Un flot de paroles désespérées.


— Mon ami, vous êtes peut-être fatigué, je n’en disconviens pas. Seulement, pour moi, cela ne suffit point. Je ne puis vous reconnaître malade.

Et, se tournant vers le chef de poste, le major ajoute :

— Sergent, vous pouvez commander à cet homme de continuer son exercice.

Et il s’en va, tranquillement, les paillettes d’or de son képi éclatant au soleil au-dessus de la bande de velours ; frappant sa botte, à petits coups, de sa cravache à pomme d’argent.


— Queslier, placez-vous le premier… en tête !… Pas gymnastique, marche !

Le malheureux fait cinq ou six pas en titubant.

— Nom de Dieu ! Plus vite que ça ! Marchez-lui sur les talons, Froissard.

Queslier s’arrête et laisse tomber son fusil. J’essaye de lui donner du courage ; mais je sens qu’il ne peut plus faire un pas. Ses jambes raidies flageollent sous lui.

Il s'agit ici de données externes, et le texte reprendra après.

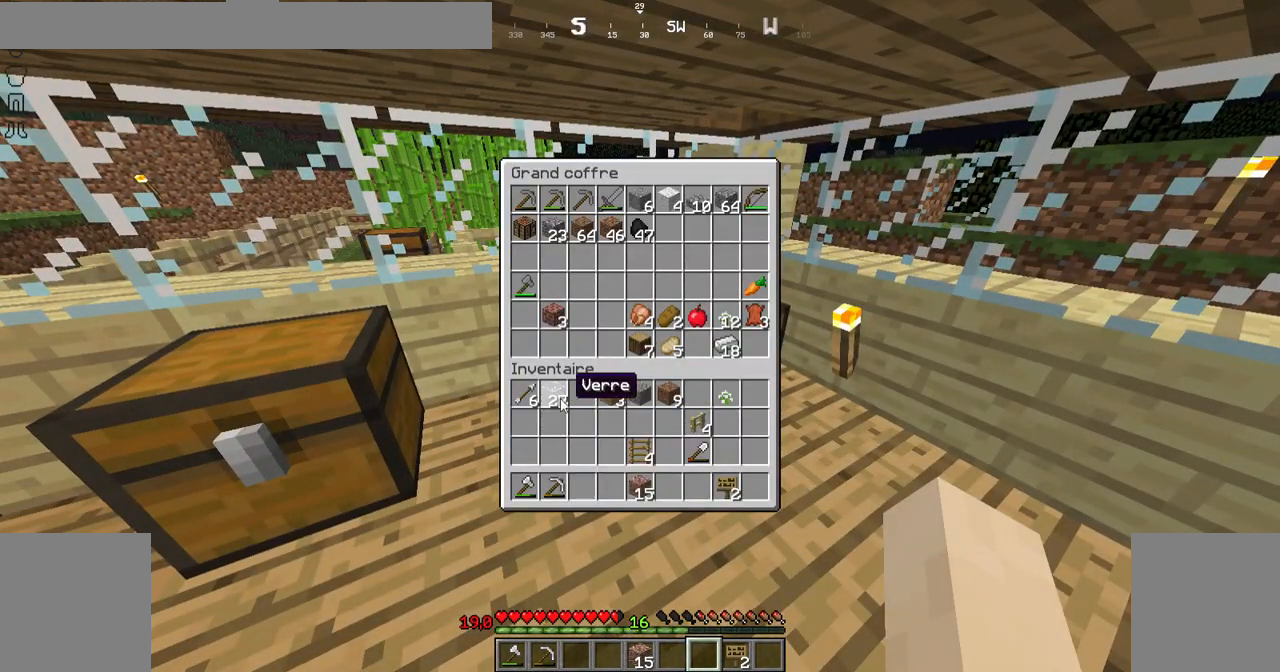
Gameplay with keyboard and mouse; each line is a JSON object with the keys and mouse buttons held at the frame after it. "events" lists presses ("down") and releases ("up") of "down", "left", "right", "shift", "space", "up", "mouse_left" and "mouse_right" between this image and that frame as [ms after this image, input, new state], when the widget could be followed in between. "mouse_left", "mouse_right" = the "left", "right" buttons of the "mouse" list. No other keys are recorded. Fast repeated clicks can show as one long hold. Not read: mouse_move.
{"keys": [], "mouse": [], "events": []}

Ah ! bon Dieu !


— Queslier ! pour vous tout seul !… pas gymnastique, marche !

Queslier ne bouge pas.

— Les deux premiers, arrivez ici… Froissard et le suivant.

Nous nous approchons du sergent qui est descendu du tertre et qui s’est dirigé vers Queslier.

— Vous savez qu’aux termes d’une circulaire promulguée par le général commandant la division d’occupation de Tunisie, tout homme qui se fait porter malade au cours d’un exercice quelconque et qui n’est pas reconnu tel par le major, doit être considéré comme ayant refusé l’obéissance à son supérieur… Froissard et vous, vous êtes témoins que cet homme s’est fait porter malade au cours d’un exercice et n’a pas été reconnu tel ?

Que faire ? … Il me vient une idée :


— Sergent, vous ne lui avez pas lu le Code pénal.

— C’est inutile. J’aurais même pu le faire mettre en prévention de conseil de guerre aussitôt après le départ du major. La circulaire du général m’y autorise.

— Cependant, sergent, le code est déjà assez sévère…

— Ce n’est pas l’avis du général, probablement….. D’ailleurs, taisez-vous !

— N’insiste pas, me dit Queslier, qui sourit tristement. Je ne peux plus mettre un pied devant l’autre.

Et il me lance un regard que je comprends…

— Vous êtes témoins, n’est-ce pas ?

— Oui, sergent.


On a emmené Queslier auquel on a mis, sous son tombeau, les fers aux pieds et aux mains.


Le peloton est fini. Si je pouvais ne pas être aperçu !…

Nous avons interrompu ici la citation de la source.